**Seitenauszug**
########################################

Im DEFA-Kopierwerk im Bezirk Köpenick gingen fünf DEFA-Angehörige bei der Festnahme eines Provokateurs tätlich gegen VP-Angehörige vor und forderten die Kollegen der Kodak zu Demonstrationen auf.
Im EAW J. W. Stalin wurden durch eine Frau im Betrieb Unterschriften für die Freilassung der verhafteten Kollegen und Bezahlung der Streiktage gesammelt. Im gleichen Betrieb wurde gegen 14.00 Uhr (19.6.) bemerkt, dass ein Belegschaftsmitglied von Abteilung zu Abteilung ging und versucht hat, die Arbeiter erneut zum Streik zu bewegen. Des Weiteren erhielten wir aus diesem Betrieb die Meldung, dass ein weibliches Belegschaftsmitglied in ihrer Wohnung westliche Agenten verbirgt.
Zwei Jugendliche, die im VEB Ausbau beschäftigt sind und sich aktiv an den Provokationen beteiligt haben, sind am 19.6. von Baustelle zu Baustelle gefahren und haben die Arbeiter zum Streik aufgefordert.

########################################

**Arbeitsauftrag A**
Zitieren Sie aus dem Seitenauszug wörtlich die Stelle zwischen „Zwei Jugendliche, die“ und „zum Streik aufgefordert.“, beide eingeschlossen.

**Datensätze**
########################################

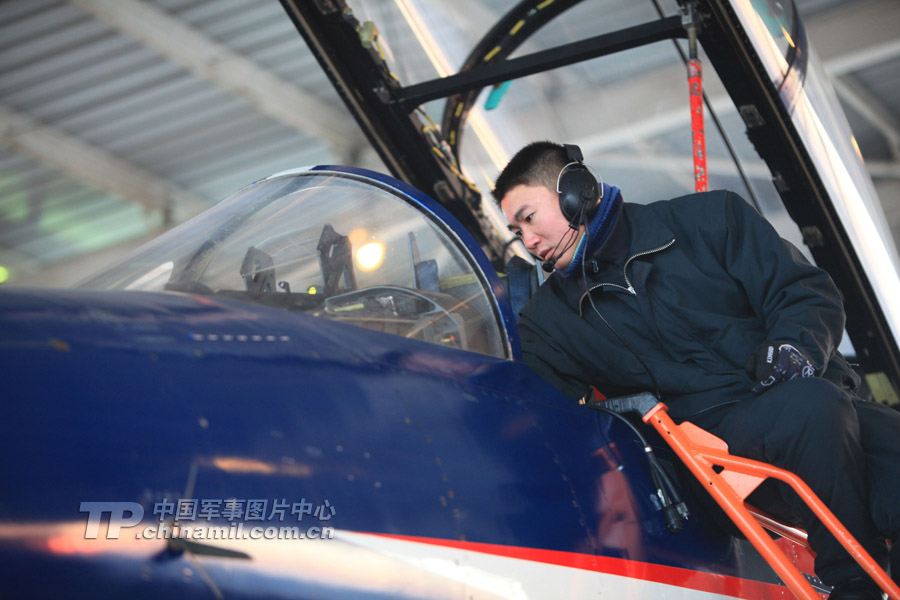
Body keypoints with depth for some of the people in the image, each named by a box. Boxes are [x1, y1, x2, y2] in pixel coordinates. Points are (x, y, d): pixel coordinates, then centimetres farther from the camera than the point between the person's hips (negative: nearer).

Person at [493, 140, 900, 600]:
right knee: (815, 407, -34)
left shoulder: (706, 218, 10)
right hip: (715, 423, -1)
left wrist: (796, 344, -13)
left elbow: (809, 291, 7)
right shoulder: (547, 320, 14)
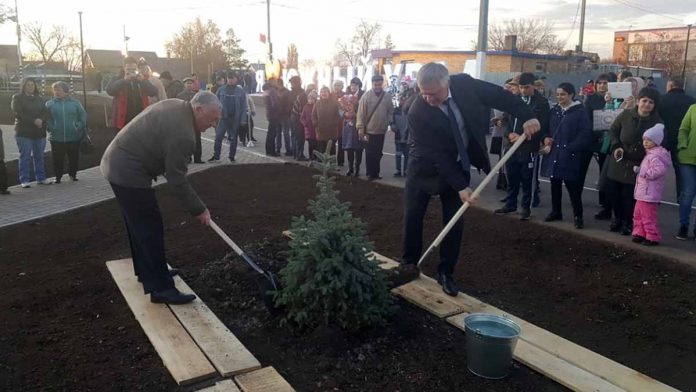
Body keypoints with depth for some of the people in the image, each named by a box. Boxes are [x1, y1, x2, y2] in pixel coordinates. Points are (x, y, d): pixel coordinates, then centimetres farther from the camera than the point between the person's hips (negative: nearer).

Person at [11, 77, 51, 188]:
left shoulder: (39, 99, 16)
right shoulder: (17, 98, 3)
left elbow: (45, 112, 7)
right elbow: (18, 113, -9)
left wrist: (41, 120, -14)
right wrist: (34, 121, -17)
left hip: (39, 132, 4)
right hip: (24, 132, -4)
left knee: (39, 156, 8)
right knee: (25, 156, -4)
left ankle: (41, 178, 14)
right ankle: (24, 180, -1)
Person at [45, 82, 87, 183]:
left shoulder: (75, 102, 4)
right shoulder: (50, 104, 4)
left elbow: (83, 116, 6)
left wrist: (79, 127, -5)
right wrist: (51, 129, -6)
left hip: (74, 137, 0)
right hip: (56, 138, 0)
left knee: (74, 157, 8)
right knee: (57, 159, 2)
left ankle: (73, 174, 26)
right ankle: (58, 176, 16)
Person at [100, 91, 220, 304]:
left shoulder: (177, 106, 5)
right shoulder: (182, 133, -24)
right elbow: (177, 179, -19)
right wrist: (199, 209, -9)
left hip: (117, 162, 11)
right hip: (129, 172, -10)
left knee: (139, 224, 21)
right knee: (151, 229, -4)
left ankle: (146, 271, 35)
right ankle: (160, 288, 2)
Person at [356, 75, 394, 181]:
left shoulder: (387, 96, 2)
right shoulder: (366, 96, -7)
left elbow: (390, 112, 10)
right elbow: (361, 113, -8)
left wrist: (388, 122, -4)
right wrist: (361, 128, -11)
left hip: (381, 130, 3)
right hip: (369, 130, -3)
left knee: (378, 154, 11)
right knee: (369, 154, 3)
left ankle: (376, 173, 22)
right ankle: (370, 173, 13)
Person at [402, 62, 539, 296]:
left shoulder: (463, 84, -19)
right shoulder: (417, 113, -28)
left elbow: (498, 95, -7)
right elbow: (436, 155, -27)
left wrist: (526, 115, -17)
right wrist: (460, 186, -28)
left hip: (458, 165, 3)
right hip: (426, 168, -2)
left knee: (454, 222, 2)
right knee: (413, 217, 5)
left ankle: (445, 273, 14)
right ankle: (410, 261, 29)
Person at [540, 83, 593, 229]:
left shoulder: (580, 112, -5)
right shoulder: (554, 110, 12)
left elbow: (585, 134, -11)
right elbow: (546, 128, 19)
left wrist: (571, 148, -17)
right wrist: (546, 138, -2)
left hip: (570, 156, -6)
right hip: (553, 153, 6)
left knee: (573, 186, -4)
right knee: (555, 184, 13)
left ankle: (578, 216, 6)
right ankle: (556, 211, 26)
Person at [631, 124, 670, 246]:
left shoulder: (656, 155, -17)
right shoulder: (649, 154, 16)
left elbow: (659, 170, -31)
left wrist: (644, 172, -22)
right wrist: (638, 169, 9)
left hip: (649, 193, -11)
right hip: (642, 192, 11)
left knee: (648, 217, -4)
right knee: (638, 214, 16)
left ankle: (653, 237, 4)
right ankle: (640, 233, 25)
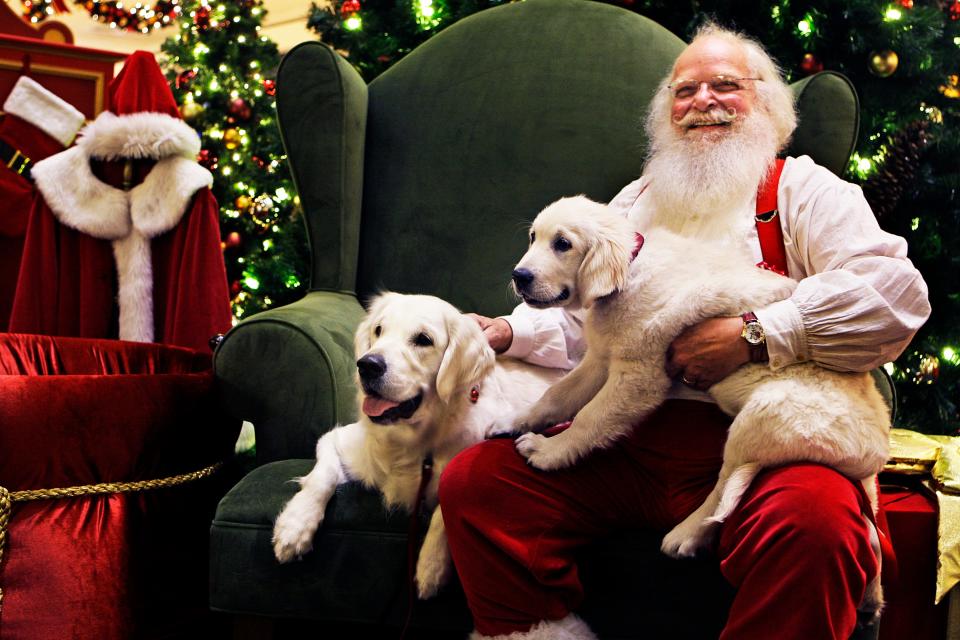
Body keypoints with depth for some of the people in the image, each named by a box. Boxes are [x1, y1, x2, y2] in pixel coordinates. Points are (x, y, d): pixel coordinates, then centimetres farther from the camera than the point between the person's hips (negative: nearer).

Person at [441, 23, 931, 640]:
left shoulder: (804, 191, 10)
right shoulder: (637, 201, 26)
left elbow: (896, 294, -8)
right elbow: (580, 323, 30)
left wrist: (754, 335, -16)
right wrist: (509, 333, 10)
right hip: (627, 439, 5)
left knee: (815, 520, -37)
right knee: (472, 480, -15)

########################################

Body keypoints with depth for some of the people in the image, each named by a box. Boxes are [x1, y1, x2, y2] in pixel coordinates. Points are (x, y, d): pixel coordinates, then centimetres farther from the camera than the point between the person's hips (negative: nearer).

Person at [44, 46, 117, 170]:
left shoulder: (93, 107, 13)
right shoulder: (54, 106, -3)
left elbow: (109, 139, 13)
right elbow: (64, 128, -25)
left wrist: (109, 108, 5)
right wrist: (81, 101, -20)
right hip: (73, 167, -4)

########################################

**Arbeitsauftrag B**
Geben Sie aus den Datensätzen die Zeilen zwischen der Zeile mit „left shoulder: (706, 218, 10)“ und der Zeile mit „right shoulder: (547, 320, 14)“ unverändert wieder, beide Zeilen eingeschlossen. Geben Sie nur diese Zeilen wieder.

**Ihre Lösung A**
Zwei Jugendliche, die im VEB Ausbau beschäftigt sind und sich aktiv an den Provokationen beteiligt haben, sind am 19.6. von Baustelle zu Baustelle gefahren und haben die Arbeiter zum Streik aufgefordert.

**Ihre Lösung B**
left shoulder: (706, 218, 10)
right hip: (715, 423, -1)
left wrist: (796, 344, -13)
left elbow: (809, 291, 7)
right shoulder: (547, 320, 14)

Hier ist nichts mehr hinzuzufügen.